ガナルカナル方面で難戦を続けていたころ、出撃すれば米軍の飛行機や魚雷艇などからよく被害を受けるので、多くの司令や艦長は、出撃回数がふえることを避けようとしたが、有賀司令と「叢雲」(駆逐艦)艦長の東日出夫少佐は、いやな顔少しもせずに「おお行こう」と出かけた。

 

それで、あまりにも両人を酷使する結果になったので、山本長官が「有賀を殺すな」と言われた話がある。

 

昭和十八年(一九四三)三月、有賀大佐は第八艦隊旗艦の重巡洋艦「鳥海」艦長となり、ソロモン諸島の作戦に出撃するようになった。

 

艦長の爆弾、魚雷にたいする回避運動は秀一で、何をやるにしても、教科書にとらわれず、その場の状況に適応した戦法を取っていた。

 

緊迫した場面になってもすこしも動揺しないばかりか、むしろ危機になればなるほど思考が活発になり、緊迫感が闘志に変わり、凄まじい行動力に結びついていく人であった。

*指示 1*
本文について、次の問いに答えてください。
(a) 「叢雲」の艦長は誰でしたか。
(b) 山本長官は何と言ったと伝えられていますか。
(c) 昭和十八年三月、有賀大佐はどの艦の艦長になりましたか。

*データ一覧*
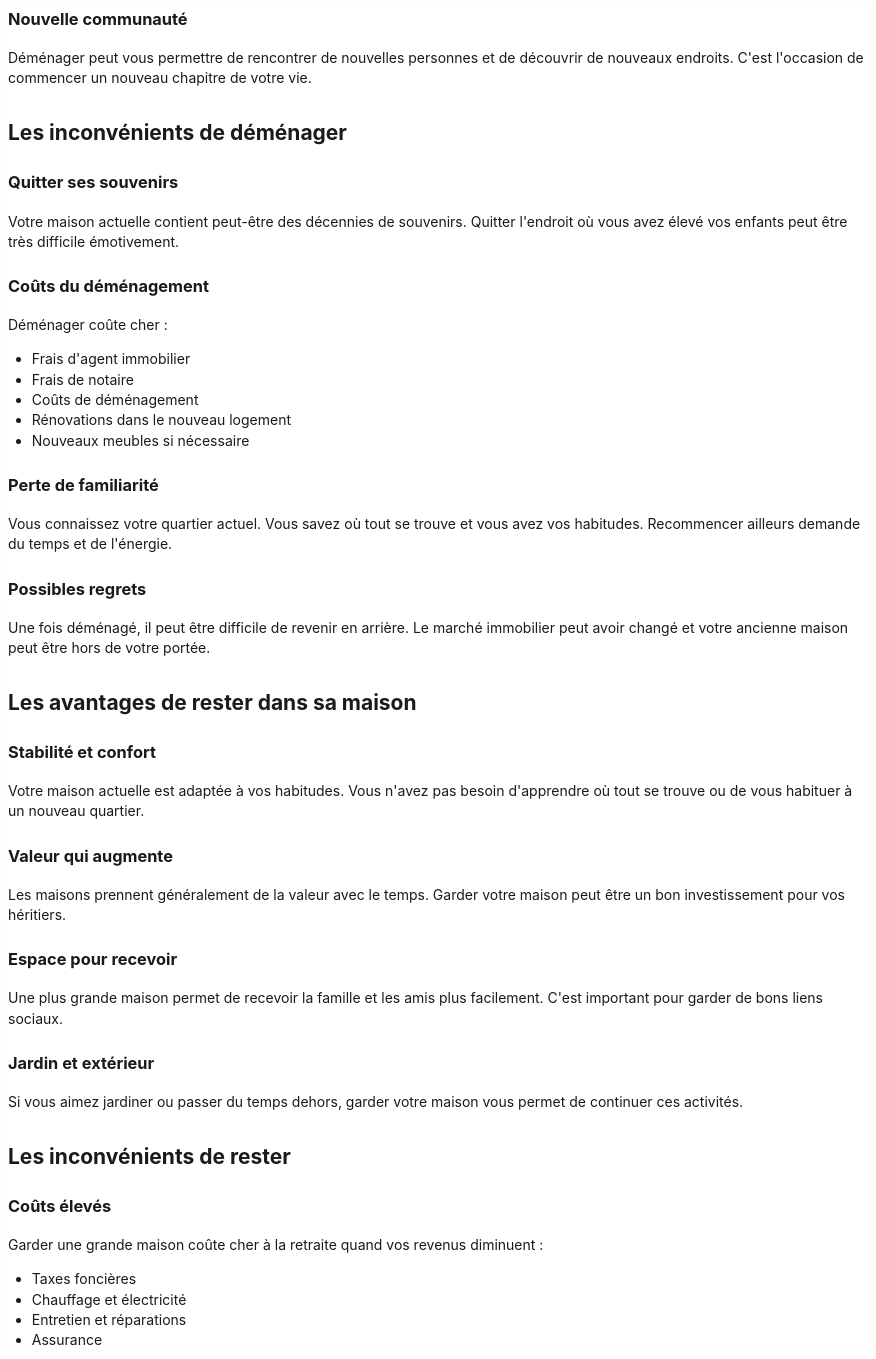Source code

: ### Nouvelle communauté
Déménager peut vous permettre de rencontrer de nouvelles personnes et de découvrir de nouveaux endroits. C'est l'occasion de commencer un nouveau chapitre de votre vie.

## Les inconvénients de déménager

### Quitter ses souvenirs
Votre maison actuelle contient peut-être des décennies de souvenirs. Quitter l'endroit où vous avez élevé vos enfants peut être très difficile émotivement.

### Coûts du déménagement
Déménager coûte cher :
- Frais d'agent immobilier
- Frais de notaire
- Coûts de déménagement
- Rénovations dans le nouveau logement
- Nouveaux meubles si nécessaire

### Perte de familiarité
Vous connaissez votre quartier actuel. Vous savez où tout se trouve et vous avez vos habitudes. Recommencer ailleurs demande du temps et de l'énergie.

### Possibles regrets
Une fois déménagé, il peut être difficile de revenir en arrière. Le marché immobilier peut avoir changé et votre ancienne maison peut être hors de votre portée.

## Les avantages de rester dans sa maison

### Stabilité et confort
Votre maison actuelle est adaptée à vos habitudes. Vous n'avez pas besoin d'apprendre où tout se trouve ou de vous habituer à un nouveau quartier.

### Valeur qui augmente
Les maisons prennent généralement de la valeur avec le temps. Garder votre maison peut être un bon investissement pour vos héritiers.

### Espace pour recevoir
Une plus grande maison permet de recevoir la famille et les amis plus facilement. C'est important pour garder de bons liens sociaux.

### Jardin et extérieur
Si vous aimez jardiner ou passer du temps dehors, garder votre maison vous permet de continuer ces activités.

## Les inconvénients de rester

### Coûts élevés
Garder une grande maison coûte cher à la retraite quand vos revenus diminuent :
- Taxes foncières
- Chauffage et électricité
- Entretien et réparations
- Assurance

*指示 2*
一覧のうち、「### Perte de familiarité」を含む行から「Votre maison actuelle est」を含む行までの範囲を、Markdown の表に変換してください。列名は「番号」と「内容」とし、空行は除いてください。

*回答 1*
(a) 東日出夫少佐です。
(b) 「有賀を殺すな」と言ったと伝えられています。
(c) 第八艦隊旗艦の重巡洋艦「鳥海」の艦長になりました。

*回答 2*
| 番号 | 内容 |
|---|---|
| 1 | ### Perte de familiarité |
| 2 | Vous connaissez votre quartier actuel. Vous savez où tout se trouve et vous avez vos habitudes. Recommencer ailleurs demande du temps et de l'énergie. |
| 3 | ### Possibles regrets |
| 4 | Une fois déménagé, il peut être difficile de revenir en arrière. Le marché immobilier peut avoir changé et votre ancienne maison peut être hors de votre portée. |
| 5 | ## Les avantages de rester dans sa maison |
| 6 | ### Stabilité et confort |
| 7 | Votre maison actuelle est adaptée à vos habitudes. Vous n'avez pas besoin d'apprendre où tout se trouve ou de vous habituer à un nouveau quartier. |